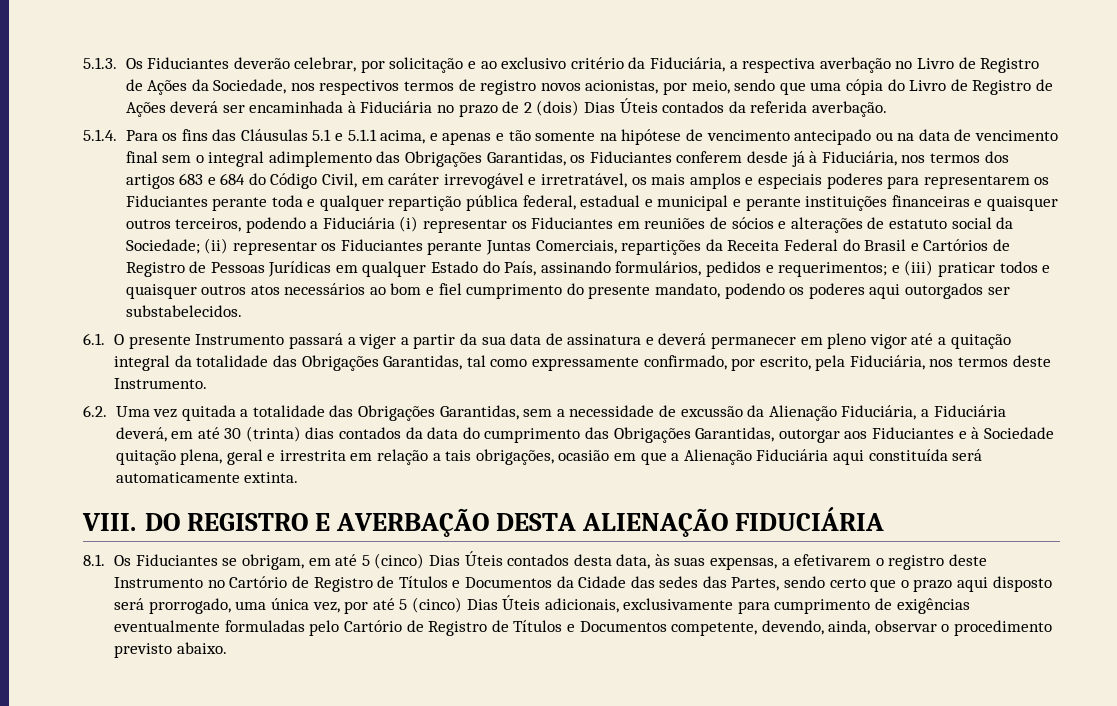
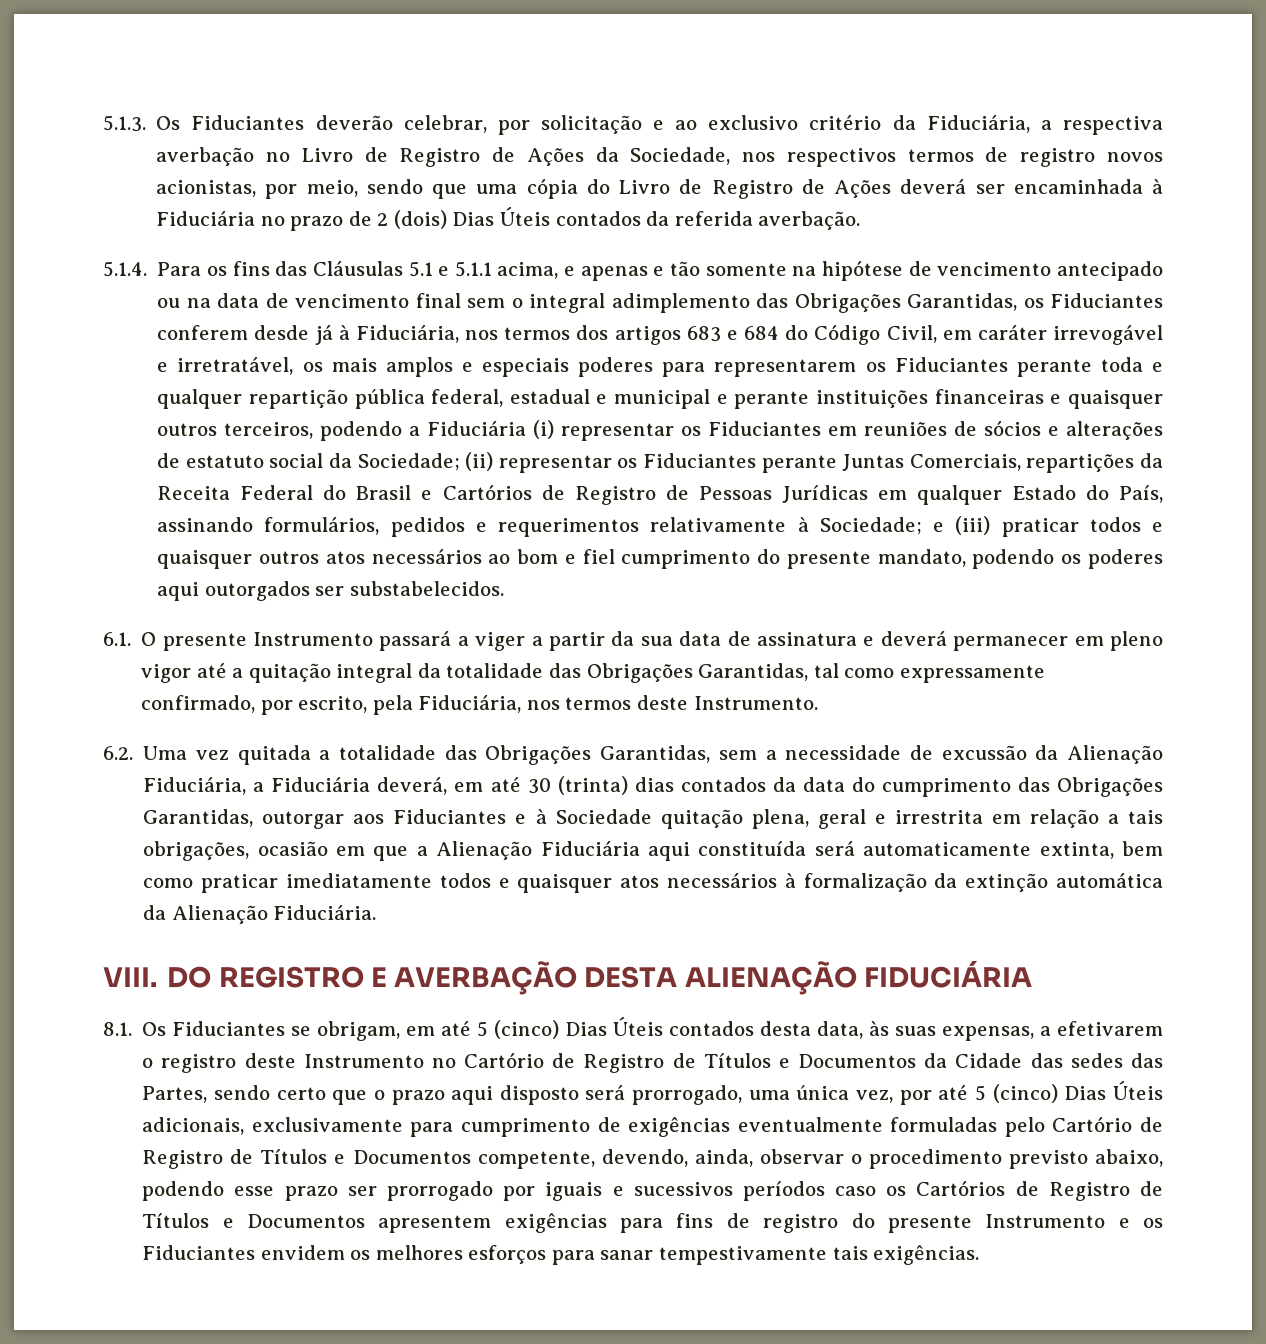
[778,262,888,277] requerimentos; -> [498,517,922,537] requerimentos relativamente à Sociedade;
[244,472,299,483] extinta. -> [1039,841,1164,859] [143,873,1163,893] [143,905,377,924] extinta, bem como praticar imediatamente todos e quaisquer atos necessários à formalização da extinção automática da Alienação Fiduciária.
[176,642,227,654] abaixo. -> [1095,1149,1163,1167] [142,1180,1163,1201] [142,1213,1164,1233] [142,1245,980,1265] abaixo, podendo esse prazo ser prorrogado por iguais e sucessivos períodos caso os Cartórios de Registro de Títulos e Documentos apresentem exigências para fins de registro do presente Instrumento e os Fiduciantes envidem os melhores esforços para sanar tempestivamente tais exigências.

...

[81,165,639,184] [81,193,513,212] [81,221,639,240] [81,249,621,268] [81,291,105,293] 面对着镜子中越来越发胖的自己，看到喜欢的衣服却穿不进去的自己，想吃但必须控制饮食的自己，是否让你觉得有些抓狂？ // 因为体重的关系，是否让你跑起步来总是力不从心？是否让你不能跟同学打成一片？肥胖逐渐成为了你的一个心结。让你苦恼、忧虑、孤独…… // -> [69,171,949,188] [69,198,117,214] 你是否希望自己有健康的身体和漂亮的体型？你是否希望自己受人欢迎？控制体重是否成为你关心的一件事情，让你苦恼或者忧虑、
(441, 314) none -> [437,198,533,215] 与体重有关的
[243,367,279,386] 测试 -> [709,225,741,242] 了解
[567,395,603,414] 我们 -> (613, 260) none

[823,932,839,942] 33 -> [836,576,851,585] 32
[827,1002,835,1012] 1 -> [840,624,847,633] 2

---

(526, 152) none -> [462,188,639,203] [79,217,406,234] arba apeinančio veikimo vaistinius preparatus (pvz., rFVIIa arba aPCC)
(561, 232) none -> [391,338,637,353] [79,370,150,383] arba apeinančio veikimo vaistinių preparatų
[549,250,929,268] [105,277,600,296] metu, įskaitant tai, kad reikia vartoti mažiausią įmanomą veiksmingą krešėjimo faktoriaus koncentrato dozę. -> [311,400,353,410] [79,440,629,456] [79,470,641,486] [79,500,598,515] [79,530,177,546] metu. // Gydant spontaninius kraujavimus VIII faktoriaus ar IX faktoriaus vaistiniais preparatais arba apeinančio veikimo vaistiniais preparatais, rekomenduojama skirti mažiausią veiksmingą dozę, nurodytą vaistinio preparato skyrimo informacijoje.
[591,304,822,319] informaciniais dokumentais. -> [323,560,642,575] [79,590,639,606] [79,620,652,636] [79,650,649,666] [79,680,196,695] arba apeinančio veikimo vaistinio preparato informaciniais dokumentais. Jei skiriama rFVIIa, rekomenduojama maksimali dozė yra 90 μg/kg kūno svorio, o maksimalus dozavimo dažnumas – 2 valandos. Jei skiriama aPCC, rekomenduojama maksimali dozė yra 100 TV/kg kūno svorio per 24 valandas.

» WHAT TO WORK ON
One number only, please: the count of lines in the data that hold the word "rFVIIa".

» SOLUTION
2